Officers have also been trained to watch carefully for revelers bringing alcohol into the area, as part of the Giuliani administration's strict enforcement of the open-container law.
Mr. Safir said about 7,000 uniformed officers will be in the area, overseen by nearly 700 supervisors, while about 300 plainclothes officers mix with the revelers. Special surveillance teams with bomb-sniffing dogs will also check the crowd.
But at the same time, the Police Department and other law enforcement agencies are working to track and monitor potential terror suspects in the New York area and prepare for the worst-case scenario, a large-scale assault somewhere in the city.
These measures, seldom discussed and often cloaked in secrecy, are the outgrowth of concerns that a terrorist attack could occur, rather than of suspicions or specific information about a particular threat, city and law enforcement officials said. The concerns are rooted in the knowledge among senior law enforcement officials that, as one put it, "There are people out there who hate us, who want to destroy us and have proven they have the means to hurt us."
F.B.I. agents and police detectives assigned to the Joint Terrorist Task Force have been reviewing reports of interviews with informants and intercepted communications looking for clues that could have been missed, clues that may point to planned terrorist actions, according to several law enforcement sources. The task force, which includes more than 100 agents, detectives and other federal agents, are also keeping close surveillance on suspected terrorists in the New York area.
A Police Department plan, code-named Archangel, will be in effect on New Year's Eve, the sources said. The plan puts the department on its highest alert and includes detailed methods for responding to and investigating terrorist acts, including biological and chemical assaults, the sources said. Mr. Safir would not discuss the plan.
The city's five district attorneys have a plan to operate in the event of a widespread power failure or terrorist attack, according to city and law enforcement officials. People arrested in Manhattan and Staten Island would be arraigned in Brooklyn, where one of the borough's courthouses can be powered by a generator, and Bronx suspects would be taken to Queens, where there is a courthouse with its own limited power source, officials said.
Prosecutors have been stockpiling pens, legal pads and copies of the Criminal Procedure Law -- now usually read on computer terminals -- to write complaints by hand, officials said. Prosecutors' offices have either purchased new carbon-copy complaint forms or dug out boxes of the old forms that had been used before operations were computerized, the officials said. Bottled water and other supplies have been stockpiled.

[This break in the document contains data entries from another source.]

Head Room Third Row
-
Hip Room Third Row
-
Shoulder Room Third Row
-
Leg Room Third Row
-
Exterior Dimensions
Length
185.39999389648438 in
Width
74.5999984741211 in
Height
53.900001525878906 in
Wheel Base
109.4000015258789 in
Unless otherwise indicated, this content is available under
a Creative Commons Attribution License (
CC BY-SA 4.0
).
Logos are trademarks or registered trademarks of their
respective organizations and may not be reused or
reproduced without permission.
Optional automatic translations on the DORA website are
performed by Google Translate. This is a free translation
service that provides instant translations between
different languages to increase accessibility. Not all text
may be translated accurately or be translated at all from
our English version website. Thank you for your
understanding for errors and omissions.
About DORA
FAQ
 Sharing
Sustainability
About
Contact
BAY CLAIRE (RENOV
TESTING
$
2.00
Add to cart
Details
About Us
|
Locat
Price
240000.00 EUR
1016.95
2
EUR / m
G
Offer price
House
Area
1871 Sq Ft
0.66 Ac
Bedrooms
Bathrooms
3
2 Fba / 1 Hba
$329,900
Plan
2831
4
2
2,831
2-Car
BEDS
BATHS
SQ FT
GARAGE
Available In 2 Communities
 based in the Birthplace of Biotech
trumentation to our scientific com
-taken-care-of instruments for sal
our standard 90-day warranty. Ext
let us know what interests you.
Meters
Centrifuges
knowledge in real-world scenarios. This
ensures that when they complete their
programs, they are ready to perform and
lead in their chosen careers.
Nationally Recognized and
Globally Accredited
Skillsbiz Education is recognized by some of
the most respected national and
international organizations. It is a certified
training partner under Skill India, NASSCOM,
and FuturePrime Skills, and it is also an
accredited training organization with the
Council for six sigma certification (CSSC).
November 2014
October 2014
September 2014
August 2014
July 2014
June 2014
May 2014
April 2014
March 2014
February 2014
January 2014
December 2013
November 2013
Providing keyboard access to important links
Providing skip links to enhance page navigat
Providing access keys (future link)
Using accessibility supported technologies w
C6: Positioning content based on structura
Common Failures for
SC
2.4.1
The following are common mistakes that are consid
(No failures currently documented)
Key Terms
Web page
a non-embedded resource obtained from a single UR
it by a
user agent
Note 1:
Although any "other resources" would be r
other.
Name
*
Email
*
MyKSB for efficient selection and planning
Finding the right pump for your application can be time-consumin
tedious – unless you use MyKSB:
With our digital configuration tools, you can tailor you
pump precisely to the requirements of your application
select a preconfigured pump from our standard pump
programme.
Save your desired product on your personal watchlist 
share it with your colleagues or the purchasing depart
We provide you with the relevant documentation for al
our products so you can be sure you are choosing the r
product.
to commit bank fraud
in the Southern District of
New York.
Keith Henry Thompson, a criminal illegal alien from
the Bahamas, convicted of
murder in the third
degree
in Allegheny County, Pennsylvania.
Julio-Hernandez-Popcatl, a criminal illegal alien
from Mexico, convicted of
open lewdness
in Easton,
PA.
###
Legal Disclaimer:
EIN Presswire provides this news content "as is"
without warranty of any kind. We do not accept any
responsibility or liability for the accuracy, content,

Mr. Safir said the Police Department has made similar plans to operate without power, stockpiling supplies, including more than two dozen typewriters, military rations and magnesium lights.
But the visible preparations will begin in the days before Dec. 31, as "no parking" signs in the Times Square area go up, warning motorists that come early Friday morning, cars parked there will be towed.

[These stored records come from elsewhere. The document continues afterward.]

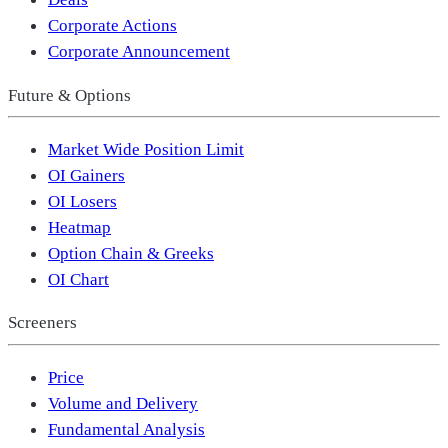
Corporate Actions
Corporate Announcement
Future & Options
Market Wide Position Limit
OI Gainers
OI Losers
Heatmap
Option Chain & Greeks
OI Chart
Screeners
Price
Volume and Delivery
Fundamental Analysis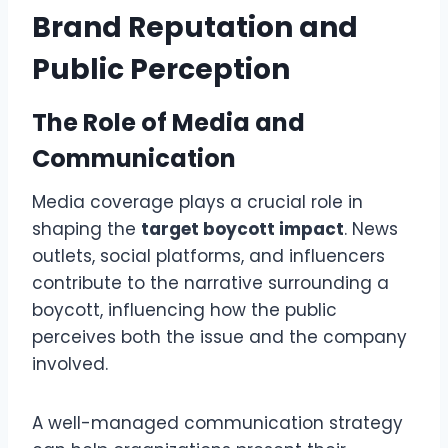
Brand Reputation and
Public Perception
The Role of Media and
Communication
Media coverage plays a crucial role in
shaping the
target boycott impact
. News
outlets, social platforms, and influencers
contribute to the narrative surrounding a
boycott, influencing how the public
perceives both the issue and the company
involved.
A well-managed communication strategy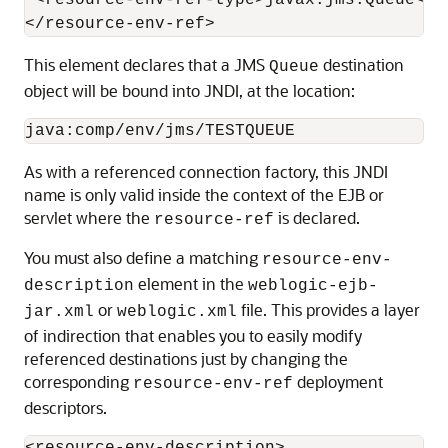
 <resource-env-ref-type>javax.jms.Queue</r
This element declares that a JMS
destination
Queue
object will be bound into JNDI, at the location:
As with a referenced connection factory, this JNDI
name is only valid inside the context of the EJB or
servlet where the
is declared.
resource-ref
You must also define a matching
resource-env-
element in the
description
weblogic-ejb-
or
file. This provides a layer
jar.xml
weblogic.xml
of indirection that enables you to easily modify
referenced destinations just by changing the
corresponding
deployment
resource-env-ref
descriptors.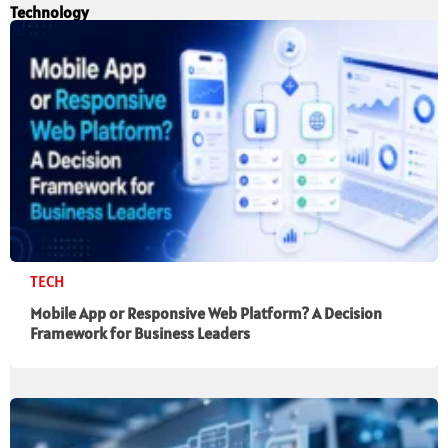
Technology
TECH
Mobile App or Responsive Web Platform? A Decision
Framework for Business Leaders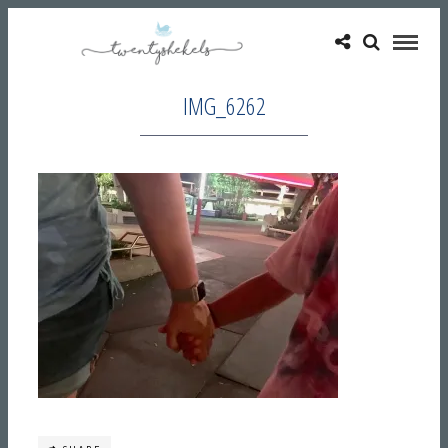
IMG_6262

Then, shortly after 12:01 a.m. on the 31st, police will halt the flow of traffic into the frozen zone around Times Square, from West 43rd to West 47th Streets and along Broadway and Seventh Avenue, officials said. They will expand the area, and tow any remaining cars, up to West 59th Street, down to West 35th, east to the Avenue of the Americas and west to Eighth Avenue during the afternoon as the crowd grows.
In that area, the police will set up emergency lanes down the middle of each street so that ambulances and firetrucks can move through the crowds in an emergency.